I have the following problem. I’ve been trying to use multiple GPUs for computing things concurrently with both CUDA and OpenCL on my GTX 590 (dual-GPU). The SDK example code for simpleMultiGPU runs ok, but when I increase the kernel runtime (put an outer for loop for some big number inside the kernel) and tweak the GPU_N parameter inside the main program to use a single GPU and then both GPUs, it turns out that both take the same execution time. This essentially means that they run sequentially, not concurrently. The exact same happens for the CUDA and the OpenCL sample. Here is the OpenCL output with profiling enabled:
# time oclSimpleMultiGPU [oclSimpleMultiGPU] starting... oclSimpleMultiGPU Starting, Array = 25165824 float values... Setting up OpenCL on the Host... OpenCL Profiling is enabled... clGetPlatformID... clGetDeviceIDs... clCreateContext... Device 0: GeForce GTX 590 clCreateCommandQueue Device 1: GeForce GTX 590 clCreateCommandQueue oclLoadProgSource clCreateProgramWithSource clBuildProgram clCreateBuffer (Page-locked Host) clCreateBuffer (Input) Dev 0 clEnqueueCopyBuffer (Input) Dev 0 clCreateBuffer (Output) Dev 0 clCreateKernel Dev 0 clSetKernelArg Dev 0 clCreateBuffer (Input) Dev 1 clEnqueueCopyBuffer (Input) Dev 1 clCreateBuffer (Output) Dev 1 clCreateKernel Dev 1 clSetKernelArg Dev 1 Launching Kernels on GPU(s)... clWaitForEvents complete... Profiling Information for GPU Processing: Device 0 : GeForce GTX 590 Reduce Kernel : 21.75045 s Copy Device->Host : 0.00001 s Device 1 : GeForce GTX 590 Reduce Kernel : 21.79162 s Copy Device->Host : 0.00001 s Launching Host/CPU C++ Computation... Comparing against Host/C++ computation... GPU sum: 12582409.571259 CPU sum: 12582409.524807 Relative Error 100.0 * Error / Golden) = 0.000000 real 0m44.528s user 0m28.010s sys 0m16.397s
You can see, the real time of the example is more than twice the time of one kernel run, meaning that both kernels run in series. (The host computation takes a fraction of a second)
I tried the same with CUDA 3.2 on a dual Tesla M2090 system.

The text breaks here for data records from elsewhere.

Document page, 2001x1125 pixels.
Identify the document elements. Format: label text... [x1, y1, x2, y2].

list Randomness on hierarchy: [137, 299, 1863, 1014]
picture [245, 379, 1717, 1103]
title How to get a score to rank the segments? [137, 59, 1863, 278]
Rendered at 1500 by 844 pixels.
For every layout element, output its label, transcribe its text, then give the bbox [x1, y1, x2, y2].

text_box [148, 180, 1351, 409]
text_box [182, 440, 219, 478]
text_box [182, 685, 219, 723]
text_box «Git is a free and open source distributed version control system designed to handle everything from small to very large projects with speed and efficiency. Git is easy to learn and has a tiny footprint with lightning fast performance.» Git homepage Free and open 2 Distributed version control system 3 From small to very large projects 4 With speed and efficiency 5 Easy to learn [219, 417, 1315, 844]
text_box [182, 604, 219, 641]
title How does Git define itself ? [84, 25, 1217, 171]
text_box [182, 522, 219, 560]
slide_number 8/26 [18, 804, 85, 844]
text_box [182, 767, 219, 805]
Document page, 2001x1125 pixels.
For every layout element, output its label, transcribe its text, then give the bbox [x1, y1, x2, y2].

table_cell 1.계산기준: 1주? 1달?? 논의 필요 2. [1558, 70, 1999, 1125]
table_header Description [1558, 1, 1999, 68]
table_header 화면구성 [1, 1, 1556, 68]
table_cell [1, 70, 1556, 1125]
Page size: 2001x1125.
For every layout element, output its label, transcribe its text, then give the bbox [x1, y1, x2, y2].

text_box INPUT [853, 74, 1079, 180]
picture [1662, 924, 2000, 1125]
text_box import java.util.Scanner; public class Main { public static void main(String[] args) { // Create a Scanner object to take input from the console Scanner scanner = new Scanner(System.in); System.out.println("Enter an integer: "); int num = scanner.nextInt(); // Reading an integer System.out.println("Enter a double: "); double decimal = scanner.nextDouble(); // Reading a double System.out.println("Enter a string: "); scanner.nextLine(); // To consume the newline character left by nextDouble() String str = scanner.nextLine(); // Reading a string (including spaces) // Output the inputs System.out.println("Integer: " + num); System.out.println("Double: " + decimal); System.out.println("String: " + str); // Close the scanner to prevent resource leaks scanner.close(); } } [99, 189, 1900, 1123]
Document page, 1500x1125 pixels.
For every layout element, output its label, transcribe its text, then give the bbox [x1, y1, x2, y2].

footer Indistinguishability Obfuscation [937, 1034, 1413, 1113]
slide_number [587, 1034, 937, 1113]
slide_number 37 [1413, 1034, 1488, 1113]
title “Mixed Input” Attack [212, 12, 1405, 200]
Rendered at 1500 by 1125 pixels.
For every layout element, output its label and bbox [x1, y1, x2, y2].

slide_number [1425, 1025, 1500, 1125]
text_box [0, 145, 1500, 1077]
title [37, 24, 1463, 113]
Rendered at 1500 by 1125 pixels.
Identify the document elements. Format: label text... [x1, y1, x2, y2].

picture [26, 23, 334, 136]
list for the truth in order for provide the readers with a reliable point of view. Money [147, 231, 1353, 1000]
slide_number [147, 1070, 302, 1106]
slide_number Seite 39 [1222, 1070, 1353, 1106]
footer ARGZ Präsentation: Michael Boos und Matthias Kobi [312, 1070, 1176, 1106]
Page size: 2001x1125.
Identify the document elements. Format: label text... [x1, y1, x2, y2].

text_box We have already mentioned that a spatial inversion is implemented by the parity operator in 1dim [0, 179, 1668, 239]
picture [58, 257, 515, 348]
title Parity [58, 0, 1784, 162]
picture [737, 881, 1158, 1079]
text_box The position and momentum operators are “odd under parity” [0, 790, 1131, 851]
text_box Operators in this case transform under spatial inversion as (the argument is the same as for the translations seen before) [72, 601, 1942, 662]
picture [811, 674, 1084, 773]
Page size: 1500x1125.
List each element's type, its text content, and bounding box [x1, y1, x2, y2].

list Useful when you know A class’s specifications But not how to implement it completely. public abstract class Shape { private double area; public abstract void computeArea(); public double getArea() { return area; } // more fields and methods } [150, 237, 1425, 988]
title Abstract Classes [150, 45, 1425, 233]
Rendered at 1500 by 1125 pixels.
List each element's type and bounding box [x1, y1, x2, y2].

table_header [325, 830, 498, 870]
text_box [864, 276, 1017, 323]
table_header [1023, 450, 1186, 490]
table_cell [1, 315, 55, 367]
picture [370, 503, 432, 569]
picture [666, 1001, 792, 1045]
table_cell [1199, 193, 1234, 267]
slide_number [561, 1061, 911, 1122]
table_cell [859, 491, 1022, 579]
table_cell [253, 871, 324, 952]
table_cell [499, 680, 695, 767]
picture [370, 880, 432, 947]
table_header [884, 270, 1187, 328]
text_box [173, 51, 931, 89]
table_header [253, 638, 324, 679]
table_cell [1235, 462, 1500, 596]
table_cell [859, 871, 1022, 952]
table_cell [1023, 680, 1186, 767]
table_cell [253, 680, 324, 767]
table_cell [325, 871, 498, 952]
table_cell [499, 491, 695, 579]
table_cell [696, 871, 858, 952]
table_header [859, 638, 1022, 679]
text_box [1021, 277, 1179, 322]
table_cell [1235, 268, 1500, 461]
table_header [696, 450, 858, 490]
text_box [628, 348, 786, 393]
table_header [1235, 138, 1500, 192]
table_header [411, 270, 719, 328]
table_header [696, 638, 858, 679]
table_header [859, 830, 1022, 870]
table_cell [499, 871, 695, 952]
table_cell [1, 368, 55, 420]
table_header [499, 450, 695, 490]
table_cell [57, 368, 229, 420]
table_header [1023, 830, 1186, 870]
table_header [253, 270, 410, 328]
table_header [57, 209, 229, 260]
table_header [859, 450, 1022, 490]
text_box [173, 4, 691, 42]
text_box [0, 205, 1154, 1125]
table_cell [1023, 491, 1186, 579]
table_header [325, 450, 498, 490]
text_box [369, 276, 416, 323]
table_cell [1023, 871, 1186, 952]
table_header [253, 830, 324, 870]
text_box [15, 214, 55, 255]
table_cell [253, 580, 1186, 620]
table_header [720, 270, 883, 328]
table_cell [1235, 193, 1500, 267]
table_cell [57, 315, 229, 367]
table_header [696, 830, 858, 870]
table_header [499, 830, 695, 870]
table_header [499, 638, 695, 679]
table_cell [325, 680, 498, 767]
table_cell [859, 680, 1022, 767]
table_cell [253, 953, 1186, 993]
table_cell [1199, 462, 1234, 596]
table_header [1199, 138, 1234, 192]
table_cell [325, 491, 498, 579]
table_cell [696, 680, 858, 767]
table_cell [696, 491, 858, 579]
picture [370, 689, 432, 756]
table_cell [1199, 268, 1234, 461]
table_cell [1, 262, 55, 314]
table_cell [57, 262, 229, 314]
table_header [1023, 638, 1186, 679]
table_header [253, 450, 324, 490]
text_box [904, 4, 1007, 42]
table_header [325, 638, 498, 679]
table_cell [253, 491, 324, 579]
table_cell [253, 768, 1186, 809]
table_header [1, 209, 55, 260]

There the CUDA code from the example actually runs concurrently (2 GPUs is much faster than 1 GPU), but not for OpenCL. The OpenCL code runs for the same time no matter if 1 or 2 GPUs are used.
I wonder if I need to do some configuration somewhere in the driver or is there something else I am missing? So the questions boil down to:
How to use two GPUs concurrently on CUDA and OpenCL on a GTX 590 with the simpleMultiGPU sample code?
Why does the CUDA sample work concurrently on a dual Tesla M2090 system, but not the corresponding OpenCL sample?
OpenSUSE 11.4 64bit
NVIDIA driver 270.41.19
CUDA SDK 3.2 (Tesla system) and 4.0 (GTX 590 system)